Hello Friends,
So recently our lab had a batch of different strains of a bacteria whole genome sequenced. We got the short read sequences back from the sequencing facility, and had bit of a surprise. After selecting a random 10k base pairs from each sample and BLASTing them, half of the samples were more similar to a different species of bacteria than the species we had expected to get back.
So I'm thinking, maybe during our DNA extraction process we screwed up by accidentally contaminating half the samples with one individual of the new surprising bacteria species, and then that surprise species got sequenced instead of the one we hoped for. I'm thinking that a good way to check this would be to see if any of these surprising samples are identical in terms of sequence to each other. If so, that would suggest that a single contaminant made its way across several sample tubes we sent to the NGS facility.

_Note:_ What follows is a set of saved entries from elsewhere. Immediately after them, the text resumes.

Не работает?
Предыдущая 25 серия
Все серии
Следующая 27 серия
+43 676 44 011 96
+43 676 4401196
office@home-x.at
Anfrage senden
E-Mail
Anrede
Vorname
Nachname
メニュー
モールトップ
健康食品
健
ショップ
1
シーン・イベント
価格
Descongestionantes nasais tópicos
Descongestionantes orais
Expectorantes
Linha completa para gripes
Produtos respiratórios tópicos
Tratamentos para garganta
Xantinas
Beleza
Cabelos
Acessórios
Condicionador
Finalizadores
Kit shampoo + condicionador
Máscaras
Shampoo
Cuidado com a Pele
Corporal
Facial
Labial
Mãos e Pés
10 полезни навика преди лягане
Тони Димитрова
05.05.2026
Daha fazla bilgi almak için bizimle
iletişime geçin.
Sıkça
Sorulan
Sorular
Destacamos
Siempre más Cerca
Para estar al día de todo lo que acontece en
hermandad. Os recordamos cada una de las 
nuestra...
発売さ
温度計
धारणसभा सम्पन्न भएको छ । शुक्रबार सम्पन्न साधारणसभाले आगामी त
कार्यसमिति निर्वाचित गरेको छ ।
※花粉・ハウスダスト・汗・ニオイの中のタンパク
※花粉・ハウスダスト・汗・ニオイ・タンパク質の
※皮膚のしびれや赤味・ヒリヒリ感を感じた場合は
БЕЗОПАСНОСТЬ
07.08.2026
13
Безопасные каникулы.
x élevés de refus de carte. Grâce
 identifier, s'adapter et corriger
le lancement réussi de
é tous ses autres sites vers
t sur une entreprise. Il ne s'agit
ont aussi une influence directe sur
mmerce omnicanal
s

What's a good way to check to see if whether all these samples of the suspicious bacterial species identity are completely identical to each other? Each sample is in FASTQ reverse and forward end and paired end 150 bp reads each. Would I have to assemble each genome and then align them against each other using BWA-MEM or Bowtie2 in a pairwise fashion, or is there a faster way?

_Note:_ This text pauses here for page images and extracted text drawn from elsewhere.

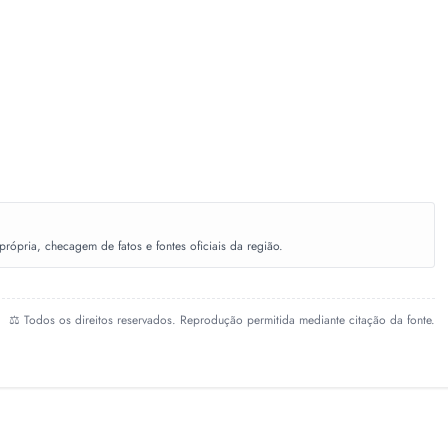
ópria, checagem de fatos e fontes oficiais da região.
⚖️ Todos os direitos reservados. Reprodução permitida mediante citação da fonte.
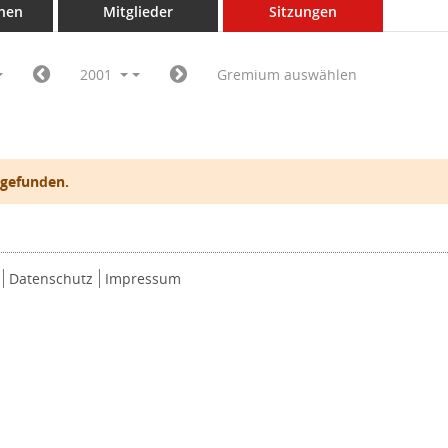
nen
Mitglieder
Sitzungen
2001
Gremium auswählen
 gefunden.
Datenschutz
Impressum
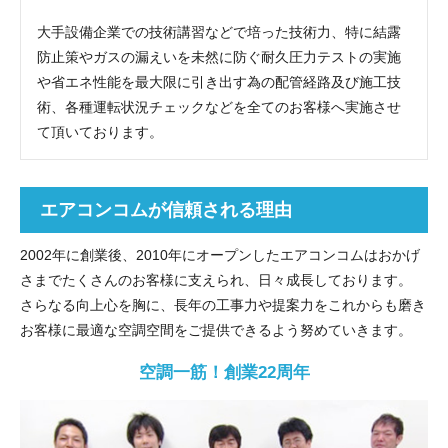
大手設備企業での技術講習などで培った技術力、特に結露
防止策やガスの漏えいを未然に防ぐ耐久圧力テストの実施
や省エネ性能を最大限に引き出す為の配管経路及び施工技
術、各種運転状況チェックなどを全てのお客様へ実施させ
て頂いております。
エアコンコムが信頼される理由
2002年に創業後、2010年にオープンしたエアコンコムはおかげ
さまでたくさんのお客様に支えられ、日々成長しております。
さらなる向上心を胸に、長年の工事力や提案力をこれからも磨き
お客様に最適な空調空間をご提供できるよう努めていきます。
空調一筋！創業22周年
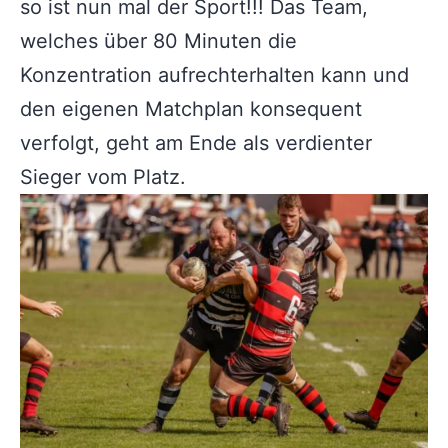
so ist nun mal der Sport!!! Das Team,
welches über 80 Minuten die
Konzentration aufrechterhalten kann und
den eigenen Matchplan konsequent
verfolgt, geht am Ende als verdienter
Sieger vom Platz.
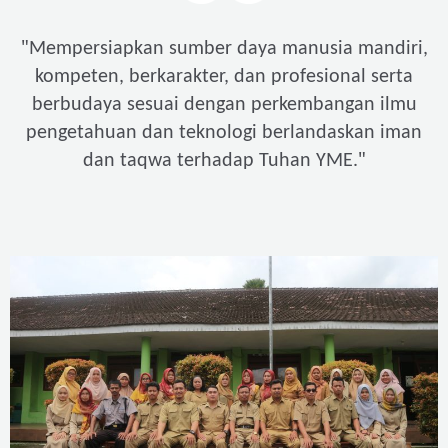
"
Mempersiapkan sumber daya manusia mandiri,
kompeten, berkarakter, dan profesional serta
berbudaya sesuai dengan perkembangan ilmu
pengetahuan dan teknologi berlandaskan iman
"
dan taqwa terhadap Tuhan YME.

I would appreciate any input you have. Thank you.
You could use
BBsplit.sh
from BBMap suite with a selection of the genomes you expect to quickly try and bin your reads. You would get an idea of the problem at hand that way and cleaned data that you can use for downstream steps if you wish.Hi thanks for the suggestion, that looks interesting. In this case would I use a couple of my genomes as the references and see if any of the reads bin "heavily" towards one reference versus the other? Thanks.